O Conselho (a)Ético da Câmara de Deputados

07 de Junho 2024 - 16h33
Créditos: Montagem Internet

Começo dizendo que demorarei a posar no tema deste artigo, pois para nele chegar é necessário abordar panoramicamente as ideias de um dos mais profícuos e instigantes pensadores do mundo ocidental, o inglês John Locke, um dos pais, junto com Thomas Hobbes, do contratualismo, e um dos pais do pensamento liberal.

Hobbes propôs que, antes de se organizar socialmente, os homens viviam em estado de natureza, em guerra uns com os outros, cuja consequência é a imposição de uma autoridade governamental. Seguindo a senda aberta por Hobbes, Locke aceitou a ideia de estado de natureza, no entanto de forma diferente, como é possível perceber nesta passagem: “O fim capital e principal em vista do qual os homens se associam nas repúblicas, e se submetem aos governos é a conservação de sua propriedade” e registrou, ainda que, no estado de natureza o homem não dispunha de condições para atingir os objetivos, pois não havia “uma lei estável, fixada, conhecida, que um consentimento geral aceite e reconheça como critério do bem e do mal e como medida comum para estatuir sobre todos os diferendos”, tampouco “um juiz conhecido de todos o imparcial, que seja competente para estatuir sobre todos os diferendos segundo a lei estabelecida”, muito menos uma “potência para a impor quando ela é justa e colocá-la em execução da forma devida”.

Os dois tratados sobre o governo civil são um passeio praticamente completo sobre a origem e o exercício do poder. O segundo é, porém, com base na resposta a dois questionamentos, um marco acerca da origem do governo representativo: 1) Quem faz o que no governo representativo e 2) Quem tem o direito de se fazer representar? Ao respondê-las, Locke ensina o que deve ser feito para libertar a Inglaterra da tirania dos reis católicos, assegurando a sobrevivência do Parlamento, instituição responsável pelo exercício do poder dentro da sociedade: “Quem quer que detenha o poder legislativo, ou supremo, de uma sociedade política deve governar em virtude de leis estabelecidas e permanentes, promulgadas e conhecidas do povo, e não em decorrência de decretos improvisados; deve governar por intermédio de juízes íntegros e imparciais, que resolvam os diferendos em conformidade com as leis; não deve utilizar a força da comunidade, no interior, senão para assegurar a aplicação daquelas leis e, no exterior, somente para prevenir ou reparar ataques do estrangeiro e manter a comunidade ao abrigo das incursões e da invasão. Tudo isto não deve ter em vista nenhum outro fim além da paz, a segurança e o bem público do povo”.
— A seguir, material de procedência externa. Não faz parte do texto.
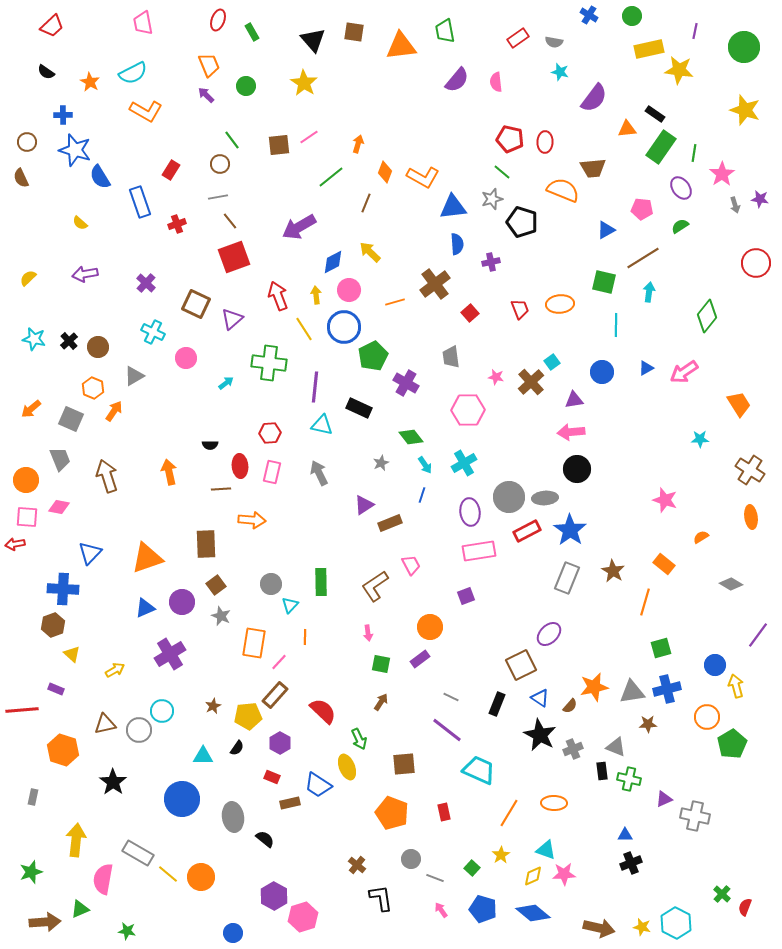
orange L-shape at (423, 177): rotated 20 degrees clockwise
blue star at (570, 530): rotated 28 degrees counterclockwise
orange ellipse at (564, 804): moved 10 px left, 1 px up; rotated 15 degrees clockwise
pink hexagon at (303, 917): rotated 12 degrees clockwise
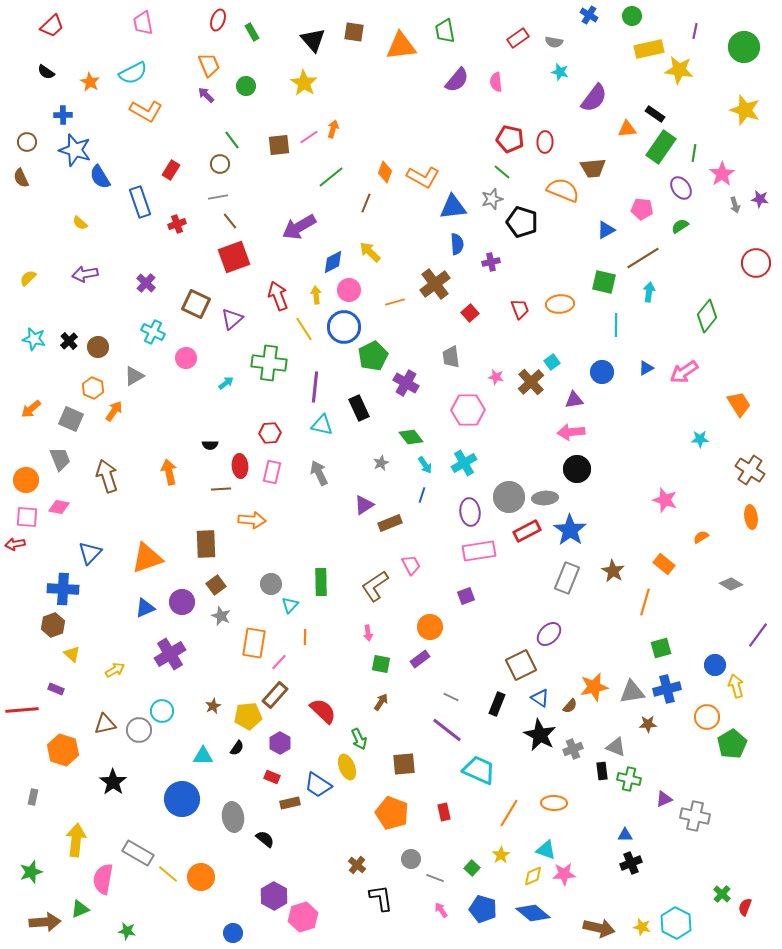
orange arrow at (358, 144): moved 25 px left, 15 px up
black rectangle at (359, 408): rotated 40 degrees clockwise
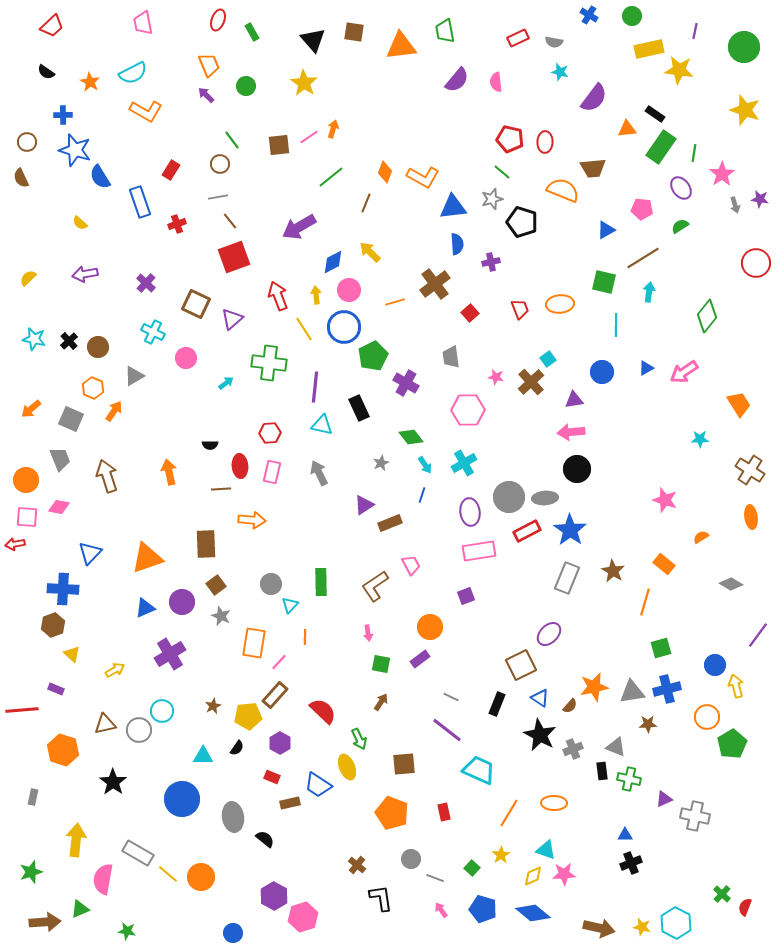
red rectangle at (518, 38): rotated 10 degrees clockwise
cyan square at (552, 362): moved 4 px left, 3 px up
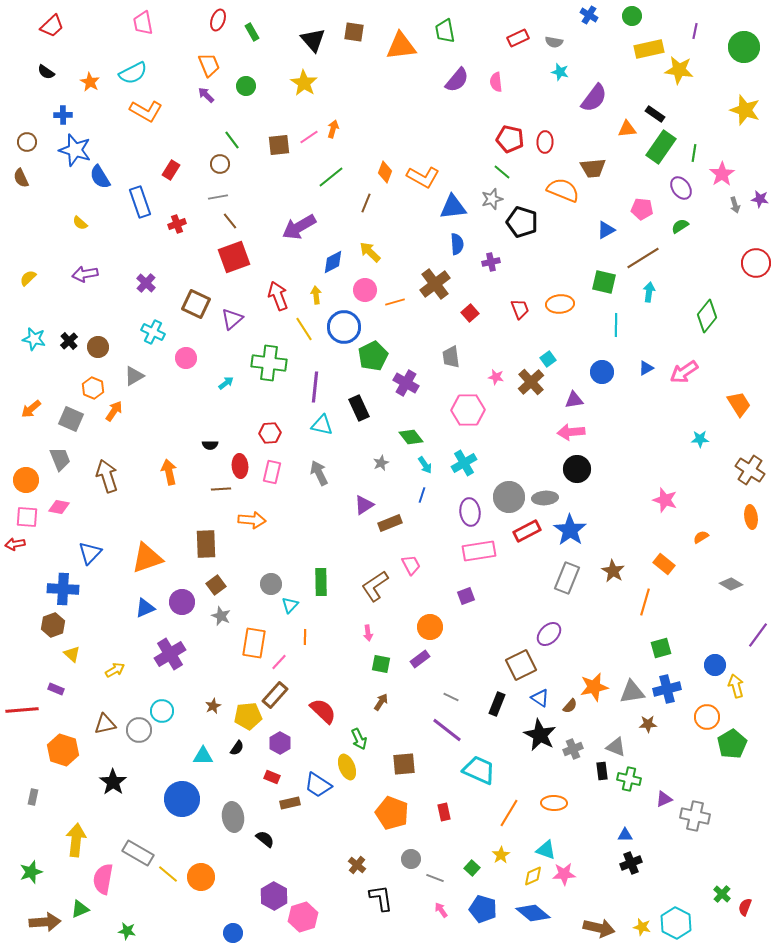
pink circle at (349, 290): moved 16 px right
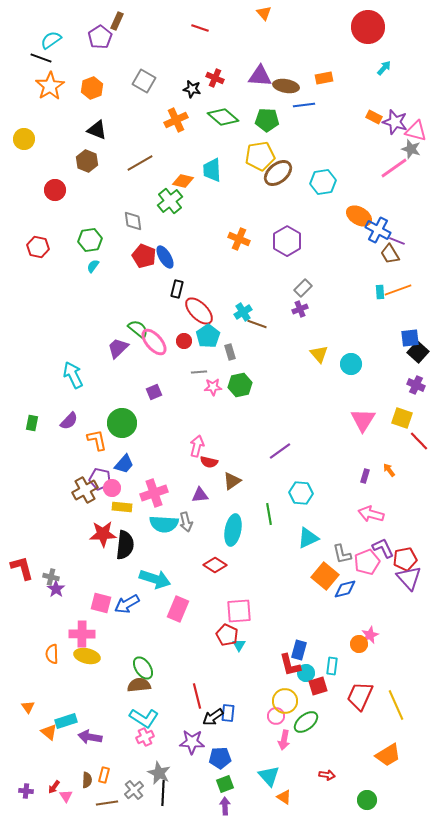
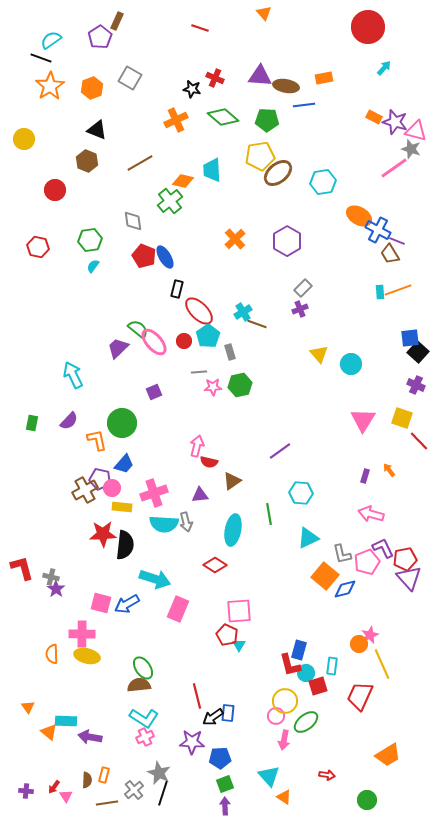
gray square at (144, 81): moved 14 px left, 3 px up
orange cross at (239, 239): moved 4 px left; rotated 25 degrees clockwise
yellow line at (396, 705): moved 14 px left, 41 px up
cyan rectangle at (66, 721): rotated 20 degrees clockwise
black line at (163, 793): rotated 15 degrees clockwise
O que assistimos na última quarta-feira (06), no Conselho de Ética da Câmara de Deputados, foi a negação do Parlamento como o espaço da civilidade política, onde “não deve ter em vista nenhum outro fim além da paz, a segurança e o bem público do povo”, afinal o Parlamento é casa da guerra civil em período de paz.

Quando o Conselho de Ética absolveu o deputado federal André Janones por 12 votos a 5 da acusação de rachadinha, aprovando o relatório de um dos paladinos a moralidade, o deputado Guilherme Boulos, candidato do PSOL a prefeito de São Paulo (https://oglobo.globo.com/blogs/lauro-jardim/post/2024/06/livre-de-cassacao-por-rachadinha-janones-cobra-r-1-mil-em-curso-para-eleger-candidatos-nas-redes.ghtml), demonstrou que suas decisões são eticamente aleatórias, pois faltas morais grosseiras são desconsideradas, falhas menores podem gerar perda de mandato, os mesmos erros podem ser julgados diferentemente e nunca há argumentos e princípios morais na mesa, só luta da baixa política. Igualmente, as decisões do “ínclito” Conselho independem de julgamento moral; ali só há cálculos de conveniência, negociações e negociatas políticas, que poderão ser modificados se o nível de escândalo deixar a opinião pública furibunda. Ética que é bom, saiu para passear.

Quando os deputados Janones e Nikolas Ferreira se propuseram a trocar sopapos depois de encerrada a votação e percorreram os corredores da casa legislativa se acusando e se agredindo, feriram o decoro. Ele, o decoro, acompanhou a ética no passeio.

E o nosso Parlamento, casa da guerra civil em período de paz, não serve ao propósito, diria Locke.